24日(月)。昨日の日経朝刊「The STYLE」のコラムに、芥川賞受賞作家・平野啓一郎氏の「追体験の旅」と題するエッセイが載っていました その中で平野氏は「取材旅行は一人で行う
取材中は、自分が作中人物になったような気で、舞台となる土地の風景に目を凝らし、音に耳を澄ましているので、独り静かに考えたいのである
」と語っています。そして、「これまでの取材旅行で一番思い出深いのは24歳の時に『葬送』のために赴いた、フランスからイギリスにかけての旅かもしれない
」と回顧しています
『葬送』は19世紀半ばのフランスを舞台にショパンと画家ドラクロワの友情を中心にジョルジュ・サンドとの交流を交えながら、2月革命前後のブルジョワの精神史を親密な取材と時代考証に基づいて描いた大作(第1部:553ページ、第2部:713ページ:2002年刊)です
私も分厚い単行本を時間をかけて読了し、深い感銘を受けました
2000年代前半の頃だったと思いますが、新聞関係団体に勤務していたときに、仕事の関係で平野氏とメールのやり取りをする機会がありました 「活字文化をどう守るか」というようなテーマのパネルディスカッションのパネラーの一人として平野氏に出演を依頼した時です
仕事の連絡文の後に、『葬送』を読んだ感想、特にパリの街並みの詳細な記述に驚いた旨を書いて送信したところ、平野氏から「あの頃は、部屋の壁や天井にパリの街並みの地図を貼って、実際に歩いて見てきた街並みを思い浮かべながら小説を執筆していた」と返信がありました
それを見て、あの細部にわたる街並みの描写は、平野氏の緻密な取材と不断の努力によって可能になったのだな、と深い感銘を覚えました
今となっては懐かしい思い出です
ということで、わが家に来てから今日で3723日目を迎え、トランプ米大統領は21日、米ボーイング社が米空軍の次世代戦闘機を製造すると発表したが、トランプ氏は自身が第47代大統領であることから「F47」と命名した というニュースを見て感想を述べるモコタロです
トランプは何としてもレガシーを後世に残したいんだな 最終目的はノーベル平和賞かよ?
=======
=== 課題 1 ===
上の抜粋文の要点を三文でまとめてください。
抜粋文とその後に続く記録は、それぞれ別の出所から取られたものです。

=== データのまとまり ===
=======
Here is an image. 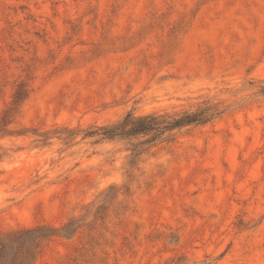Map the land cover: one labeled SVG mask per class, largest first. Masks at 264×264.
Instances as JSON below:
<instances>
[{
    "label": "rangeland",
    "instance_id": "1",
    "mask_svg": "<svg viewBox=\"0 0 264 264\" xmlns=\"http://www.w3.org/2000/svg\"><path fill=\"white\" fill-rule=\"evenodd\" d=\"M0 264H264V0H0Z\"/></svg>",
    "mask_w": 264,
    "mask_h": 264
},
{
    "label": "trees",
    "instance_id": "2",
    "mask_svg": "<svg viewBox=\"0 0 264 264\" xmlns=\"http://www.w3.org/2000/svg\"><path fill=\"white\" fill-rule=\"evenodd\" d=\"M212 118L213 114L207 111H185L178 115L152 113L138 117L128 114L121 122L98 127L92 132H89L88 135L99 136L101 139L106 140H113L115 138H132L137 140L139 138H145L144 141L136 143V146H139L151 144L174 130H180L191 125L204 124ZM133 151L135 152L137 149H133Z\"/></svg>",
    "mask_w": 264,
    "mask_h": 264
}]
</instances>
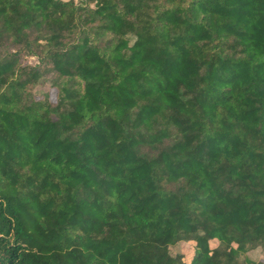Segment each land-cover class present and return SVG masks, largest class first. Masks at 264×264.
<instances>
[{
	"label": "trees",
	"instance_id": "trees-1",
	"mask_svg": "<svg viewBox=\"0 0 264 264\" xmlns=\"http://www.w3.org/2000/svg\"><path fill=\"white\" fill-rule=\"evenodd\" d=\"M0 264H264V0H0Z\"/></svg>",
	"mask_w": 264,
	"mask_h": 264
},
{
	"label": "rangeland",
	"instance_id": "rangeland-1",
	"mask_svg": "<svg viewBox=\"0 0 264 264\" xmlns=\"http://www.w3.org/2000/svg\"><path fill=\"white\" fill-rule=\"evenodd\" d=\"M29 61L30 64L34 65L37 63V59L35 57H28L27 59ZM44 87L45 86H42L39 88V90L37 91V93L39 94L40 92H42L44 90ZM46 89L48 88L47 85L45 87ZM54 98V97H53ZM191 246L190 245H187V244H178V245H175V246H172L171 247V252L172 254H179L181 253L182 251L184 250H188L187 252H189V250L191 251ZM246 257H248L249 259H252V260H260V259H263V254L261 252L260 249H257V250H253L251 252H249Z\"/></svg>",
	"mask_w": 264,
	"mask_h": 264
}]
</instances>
=======
=== 課題 2 ===
記録の中から、文字列「rule」を含む行をすべて示してください。

=== 解答 1 ===
平野啓一郎氏のエッセイ「追体験の旅」では、取材旅行は一人で行うと語られ、最も思い出深いのは24歳の時に『葬送』のために赴いたフランスからイギリスにかけての旅かもしれないと回顧されている。筆者は『葬送』を読んで深い感銘を受け、仕事で平野氏とメールをやり取りした際、部屋の壁や天井にパリの街並みの地図を貼って執筆していたとの返信を受けて、あの描写は緻密な取材と不断の努力によって可能になったのだと感銘を覚えた。最後に、トランプ米大統領が次世代戦闘機を「F47」と命名したというニュースへの感想が、モコタロの言葉として述べられている。

=== 解答 2 ===
    "mask_svg": "<svg viewBox=\"0 0 264 264\" xmlns=\"http://www.w3.org/2000/svg\"><path fill=\"white\" fill-rule=\"evenodd\" d=\"M0 264H264V0H0Z\"/></svg>",
    "mask_svg": "<svg viewBox=\"0 0 264 264\" xmlns=\"http://www.w3.org/2000/svg\"><path fill=\"white\" fill-rule=\"evenodd\" d=\"M212 118L213 114L207 111H185L178 115L152 113L138 117L128 114L121 122L98 127L92 132H89L88 135L99 136L101 139L106 140H113L115 138H132L137 140L139 138H145L144 141L136 143V146H139L151 144L174 130H180L191 125L204 124ZM133 151L135 152L137 149H133Z\"/></svg>",
	"mask_svg": "<svg viewBox=\"0 0 264 264\" xmlns=\"http://www.w3.org/2000/svg\"><path fill=\"white\" fill-rule=\"evenodd\" d=\"M0 264H264V0H0Z\"/></svg>",
	"mask_svg": "<svg viewBox=\"0 0 264 264\" xmlns=\"http://www.w3.org/2000/svg\"><path fill=\"white\" fill-rule=\"evenodd\" d=\"M29 61L30 64L34 65L37 63V59L35 57H28L27 59ZM44 87L45 86H42L39 88V90L37 91V93L39 94L40 92H42L44 90ZM46 89L48 88L47 85L45 87ZM54 98V97H53ZM191 246L190 245H187V244H178V245H175V246H172L171 247V252L172 254H179L181 253L182 251L184 250H188L187 252H189V250L191 251ZM246 257H248L249 259H252V260H260V259H263V254L261 252L260 249H257V250H253L251 252H249Z\"/></svg>",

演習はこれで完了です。